#### [WORK ITEM]
Would you please copy all of the data exactly, skipping the images?

Saved entries:

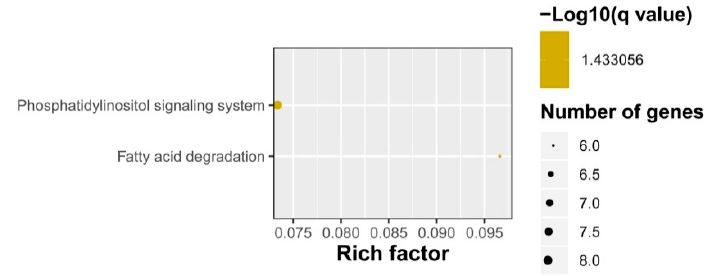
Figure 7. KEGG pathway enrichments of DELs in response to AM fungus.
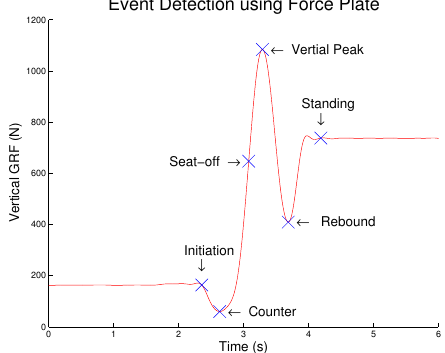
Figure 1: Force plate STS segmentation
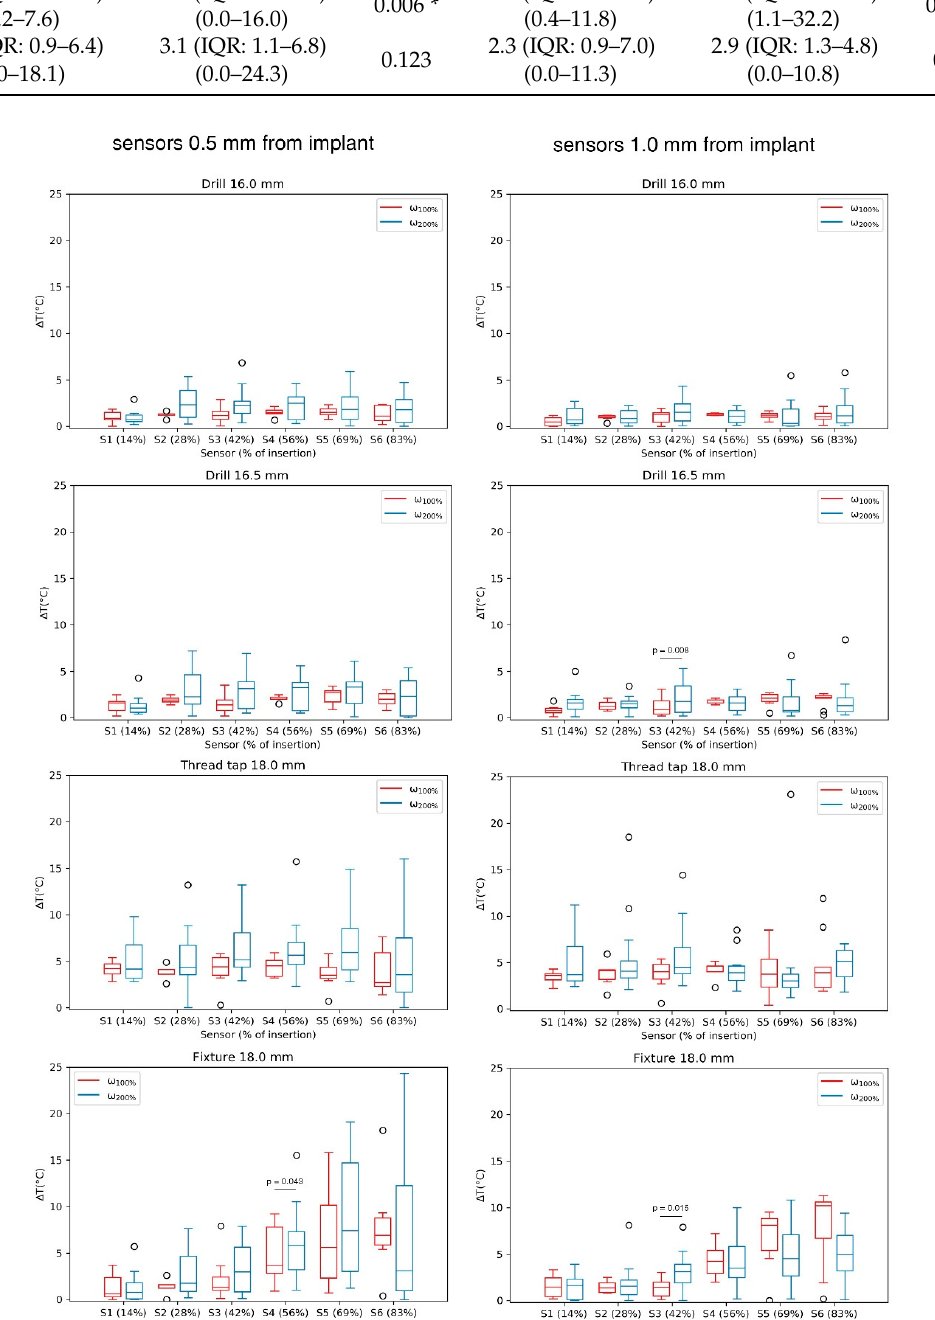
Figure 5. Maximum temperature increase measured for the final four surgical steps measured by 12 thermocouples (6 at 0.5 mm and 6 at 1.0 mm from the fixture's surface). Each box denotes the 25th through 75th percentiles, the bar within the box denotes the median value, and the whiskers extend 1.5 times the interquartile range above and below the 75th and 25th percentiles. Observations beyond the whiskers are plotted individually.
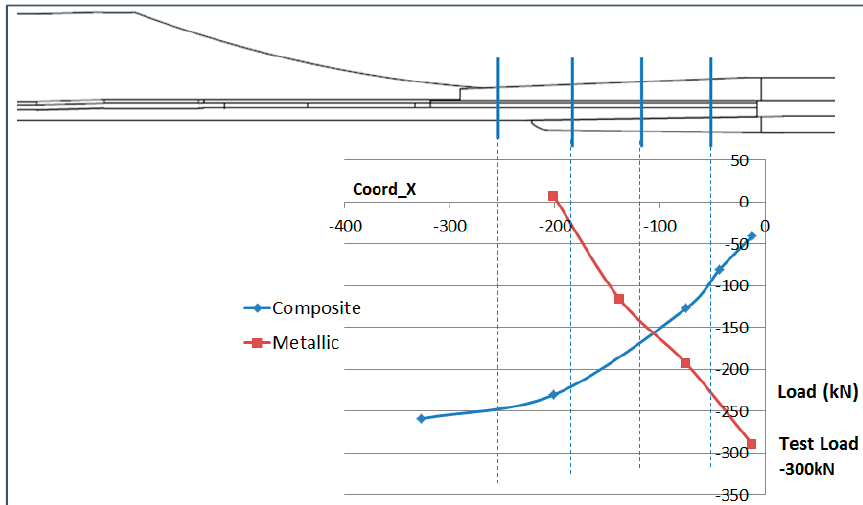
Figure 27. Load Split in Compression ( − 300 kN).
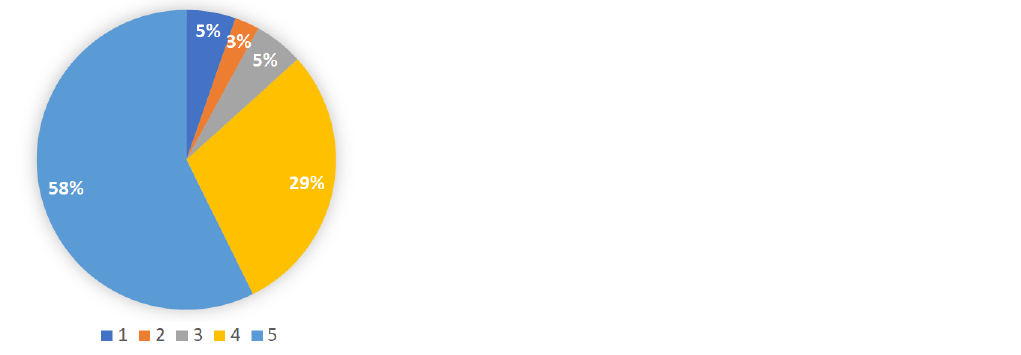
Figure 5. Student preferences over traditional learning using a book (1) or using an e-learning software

#### [WRITTEN ANSWER]
Figure 7. KEGG pathway enrichments of DELs in response to AM fungus.
Figure 1: Force plate STS segmentation
Figure 5. Maximum temperature increase measured for the final four surgical steps measured by 12 thermocouples (6 at 0.5 mm and 6 at 1.0 mm from the fixture's surface). Each box denotes the 25th through 75th percentiles, the bar within the box denotes the median value, and the whiskers extend 1.5 times the interquartile range above and below the 75th and 25th percentiles. Observations beyond the whiskers are plotted individually.
Figure 27. Load Split in Compression ( − 300 kN).
Figure 5. Student preferences over traditional learning using a book (1) or using an e-learning software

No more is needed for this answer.